Bounds on associated types enforced too soon

I am trying to write some code like this:

Link to the Playground

pub trait A<T> {
}

pub trait B {
    type X;
    type Y: A<Self::X>;
}

pub trait C {
    type X;
    type Y: B<X = Self::X>;
    // ^^^ This complains that <Self:Y as B>::Y does not implement A<Self::X>
    //     although Self::Y wouldn't be implementing B otherwise, now would it,
    //     given that Self::X == <Self::Y as B>::X.
}

I suspect it has to do with the type equality Self::X == <Self::Y as B>::X. However, I wish Rust evaluated these requirements on impl rather than on trait declaration, since there it would be more obvious what the types are.

On the #beginners forum, stephaneyfx provided this brilliant workaround Link to Playground:

pub trait C {
    type X;
    type BY: A<Self::X>;
    type Y: B<X = Self::X, Y = Self::BY>;
}

By adding BY with the same bound as B::Y has, rustc was appeased. The question still remains: whyyy :cry:?

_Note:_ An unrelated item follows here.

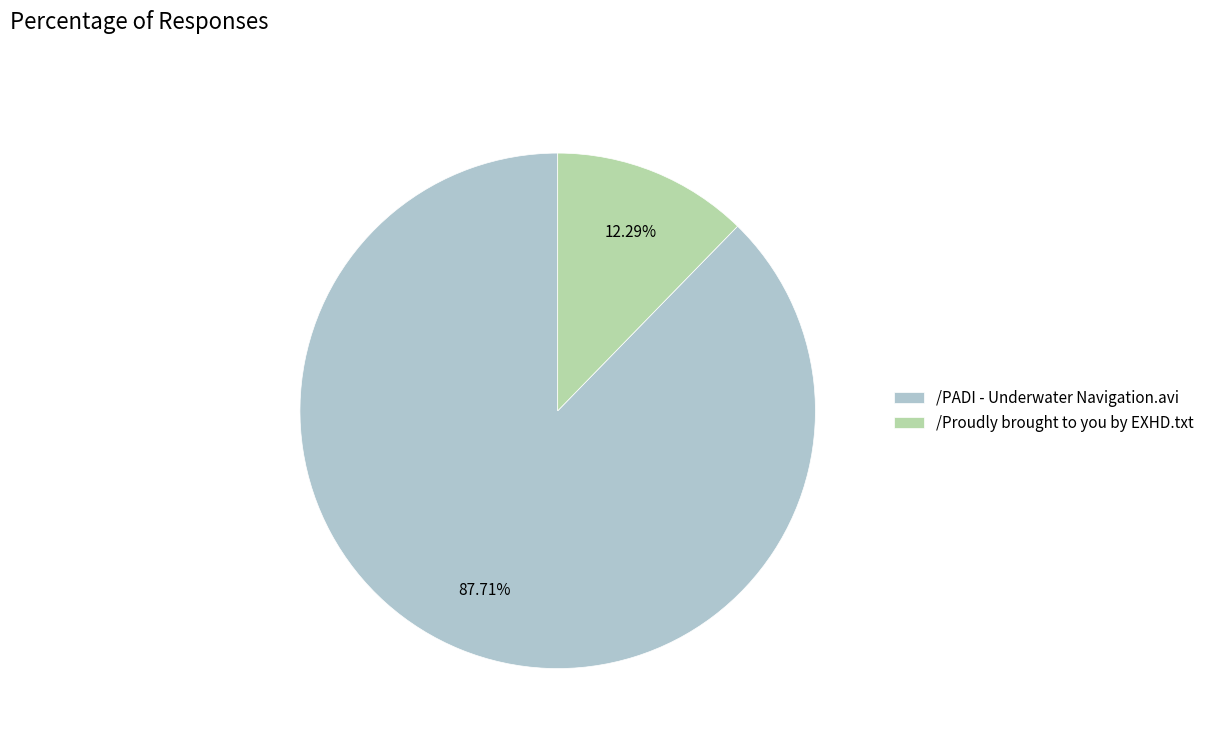

What is the largest slice in the pie chart?

/PADI - Underwater Navigation.avi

This is an interesting case. I suspect what's happening is since B: Y references B: X the compiler wants to ensure that B: Y's bounds have been satisfied eagerly. This is in contrast to, say, something like:

trait B {
   type X;
   type Y: std::fmt::Debug;
   type Z: A<Self::Y>
}

Here there's no relationship between X and Y/Z, although Y and Z have bounds. Compiler is happy with this formulation when you define trait C referencing B: X because you've said nothing about Y and Z in the process.

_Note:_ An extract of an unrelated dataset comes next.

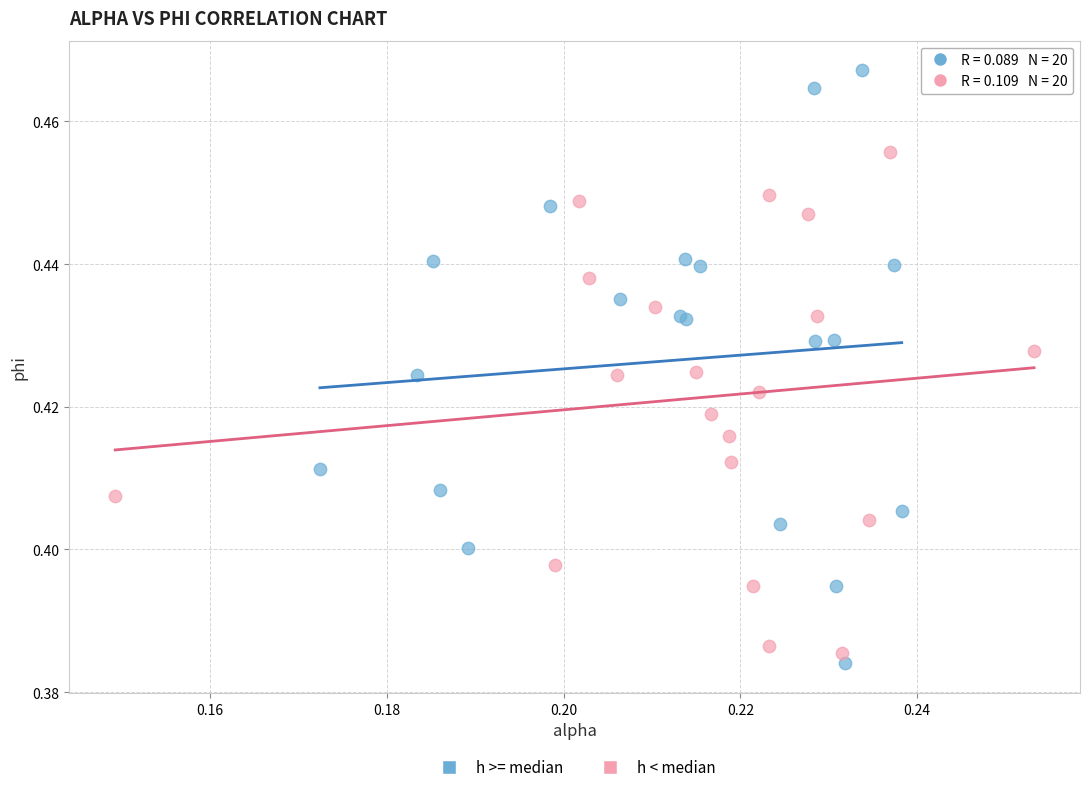

What are all the series names shown in the legend?

h >= median, h < median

So I guess the question is whether the seeming inconsistency in when trait bounds are checked is an impl artifact or some principled design.

I think a github issue might be worthwhile to get someone from the language team to explain.

Thank you for pointing this out! I will post on the internals thread, just to get the discussion started and to see if anyone has some insights.

Is this what has been called eager vs lazy normalization? If so that seems to be something being worked on.